In haar nieuwsbrief van 30 januari 2018 heeft de rulingdienst enkele “beslissingen met een bijzonder belang” toegelicht die een concrete invulling geven aan het begrip “disproportioneel”.

Opdat het gebruik van opties op BEVEK-aandelen of warrants niet disproportioneel zou zijn, mag aan werknemers slechts een bedrag ten belope van maximaal 20% van de som van:

  • de maandelijkse bruto bezoldiging, vermenigvuldigd met 12,92 (dus inclusief vakantiegeld, maar zonder rekening te houden met de voordelen alle aard);
  • de dertiende maand; en
  • de variabele bruto bezoldiging

toegekend worden in de vorm van opties op BEVEK-aandelen of warrants.

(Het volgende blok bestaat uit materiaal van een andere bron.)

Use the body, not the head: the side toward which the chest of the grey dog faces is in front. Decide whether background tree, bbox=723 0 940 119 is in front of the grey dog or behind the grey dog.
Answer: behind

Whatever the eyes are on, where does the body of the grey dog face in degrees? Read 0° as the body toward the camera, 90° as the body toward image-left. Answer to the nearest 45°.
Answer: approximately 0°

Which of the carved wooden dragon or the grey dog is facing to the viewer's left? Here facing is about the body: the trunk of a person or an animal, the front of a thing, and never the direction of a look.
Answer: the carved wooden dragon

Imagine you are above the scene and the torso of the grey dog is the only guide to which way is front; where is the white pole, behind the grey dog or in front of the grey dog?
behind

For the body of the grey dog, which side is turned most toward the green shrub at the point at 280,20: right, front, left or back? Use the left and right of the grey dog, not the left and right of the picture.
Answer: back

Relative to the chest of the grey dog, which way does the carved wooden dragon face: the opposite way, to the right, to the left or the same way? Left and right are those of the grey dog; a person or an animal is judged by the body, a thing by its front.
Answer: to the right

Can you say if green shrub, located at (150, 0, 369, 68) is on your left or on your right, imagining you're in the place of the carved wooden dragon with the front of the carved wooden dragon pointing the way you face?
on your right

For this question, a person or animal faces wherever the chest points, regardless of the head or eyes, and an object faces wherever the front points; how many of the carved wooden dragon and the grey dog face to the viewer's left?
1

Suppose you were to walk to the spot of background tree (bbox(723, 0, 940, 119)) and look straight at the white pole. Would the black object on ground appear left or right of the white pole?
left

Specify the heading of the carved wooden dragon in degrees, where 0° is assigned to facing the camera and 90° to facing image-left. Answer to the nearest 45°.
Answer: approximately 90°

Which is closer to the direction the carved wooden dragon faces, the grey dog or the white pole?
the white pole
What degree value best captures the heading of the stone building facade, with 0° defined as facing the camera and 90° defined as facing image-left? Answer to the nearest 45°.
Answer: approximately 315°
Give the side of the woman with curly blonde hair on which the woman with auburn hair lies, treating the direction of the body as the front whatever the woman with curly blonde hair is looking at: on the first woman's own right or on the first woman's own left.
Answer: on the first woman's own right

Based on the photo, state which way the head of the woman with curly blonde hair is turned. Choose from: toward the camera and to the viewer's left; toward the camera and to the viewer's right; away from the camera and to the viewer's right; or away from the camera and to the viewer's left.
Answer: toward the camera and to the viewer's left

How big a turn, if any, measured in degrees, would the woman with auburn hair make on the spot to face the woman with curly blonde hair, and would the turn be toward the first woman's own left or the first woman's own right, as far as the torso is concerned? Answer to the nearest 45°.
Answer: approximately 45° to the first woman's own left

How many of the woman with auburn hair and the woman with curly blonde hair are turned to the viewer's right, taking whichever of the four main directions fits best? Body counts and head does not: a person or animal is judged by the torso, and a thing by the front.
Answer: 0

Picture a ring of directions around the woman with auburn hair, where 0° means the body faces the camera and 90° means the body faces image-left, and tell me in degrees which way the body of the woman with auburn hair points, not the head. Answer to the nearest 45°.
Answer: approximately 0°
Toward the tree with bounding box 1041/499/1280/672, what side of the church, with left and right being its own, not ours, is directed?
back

Opdat het gebruik van opties op BEVEK-aandelen of warrants niet disproportioneel zou zijn, mag aan zelfstandige bedrijfsleiders slechts een bedrag ten belope van maximaal 20% van de som van:

  • de vaste jaarlijkse bruto bezoldiging (onderworpen aan bedrijfsvoorheffing en sociale bijdragen voor zelfstandigen, en dit zonder rekening te houden met de voordelen alle aard); en
  • de variabele jaarlijkse bruto bezoldiging

toegekend worden in de vorm van opties op BEVEK-aandelen of warrants.

In beide gevallen moet ter bepaling van de 20%-grens de reële/economische waarde van de toegekende opties op BEVEK-aandelen of warrants gebruikt worden.

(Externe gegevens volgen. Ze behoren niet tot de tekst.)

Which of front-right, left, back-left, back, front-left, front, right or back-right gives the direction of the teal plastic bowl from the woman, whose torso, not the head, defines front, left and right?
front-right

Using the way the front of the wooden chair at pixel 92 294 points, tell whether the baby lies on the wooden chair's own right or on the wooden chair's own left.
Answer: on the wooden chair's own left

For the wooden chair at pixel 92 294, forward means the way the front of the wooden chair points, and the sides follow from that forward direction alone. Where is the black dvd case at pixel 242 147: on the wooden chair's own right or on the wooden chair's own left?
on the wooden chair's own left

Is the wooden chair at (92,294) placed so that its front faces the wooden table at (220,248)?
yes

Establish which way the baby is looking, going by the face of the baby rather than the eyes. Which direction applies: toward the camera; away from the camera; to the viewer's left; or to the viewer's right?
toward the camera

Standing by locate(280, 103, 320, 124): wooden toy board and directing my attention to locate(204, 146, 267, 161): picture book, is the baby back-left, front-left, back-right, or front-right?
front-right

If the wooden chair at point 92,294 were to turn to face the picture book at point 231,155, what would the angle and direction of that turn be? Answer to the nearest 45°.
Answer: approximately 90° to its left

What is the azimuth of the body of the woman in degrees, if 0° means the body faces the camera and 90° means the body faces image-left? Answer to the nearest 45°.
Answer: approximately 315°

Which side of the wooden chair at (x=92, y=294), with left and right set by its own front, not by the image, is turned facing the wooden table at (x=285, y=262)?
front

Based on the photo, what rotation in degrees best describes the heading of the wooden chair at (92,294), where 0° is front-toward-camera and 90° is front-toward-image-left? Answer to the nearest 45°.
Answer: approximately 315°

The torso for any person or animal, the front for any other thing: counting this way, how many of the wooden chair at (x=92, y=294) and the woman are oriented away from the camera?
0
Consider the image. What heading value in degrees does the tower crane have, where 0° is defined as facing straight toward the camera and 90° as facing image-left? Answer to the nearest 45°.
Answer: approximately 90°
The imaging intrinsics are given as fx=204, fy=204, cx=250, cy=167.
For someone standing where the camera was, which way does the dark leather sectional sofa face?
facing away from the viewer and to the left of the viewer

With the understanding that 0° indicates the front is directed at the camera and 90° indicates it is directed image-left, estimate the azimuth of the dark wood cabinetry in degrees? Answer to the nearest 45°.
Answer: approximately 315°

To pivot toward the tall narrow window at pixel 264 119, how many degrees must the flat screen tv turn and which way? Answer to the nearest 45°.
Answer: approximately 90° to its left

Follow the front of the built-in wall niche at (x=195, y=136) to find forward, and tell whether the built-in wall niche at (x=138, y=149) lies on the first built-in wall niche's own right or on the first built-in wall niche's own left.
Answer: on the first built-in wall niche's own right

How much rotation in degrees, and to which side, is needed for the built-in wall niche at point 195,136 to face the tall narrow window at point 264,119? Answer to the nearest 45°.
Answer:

De rulingdienst preciseert dat deze 20%-grens slechts toegepast zal worden op optieplannen op BEVEK-aandelen en warrantenplannen die worden toegekend op prestaties die vanaf 1 januari 2018 geleverd worden.

> Actiepunt

Voor prestaties vanaf 1 januari 2018 moet voortaan rekening gehouden worden met bovengenoemde “20%-grens” indien een vennootschap opties op BEVEK-aandelen of warrants wenst toe te kennen aan zijn werknemers en/of bedrijfsleiders.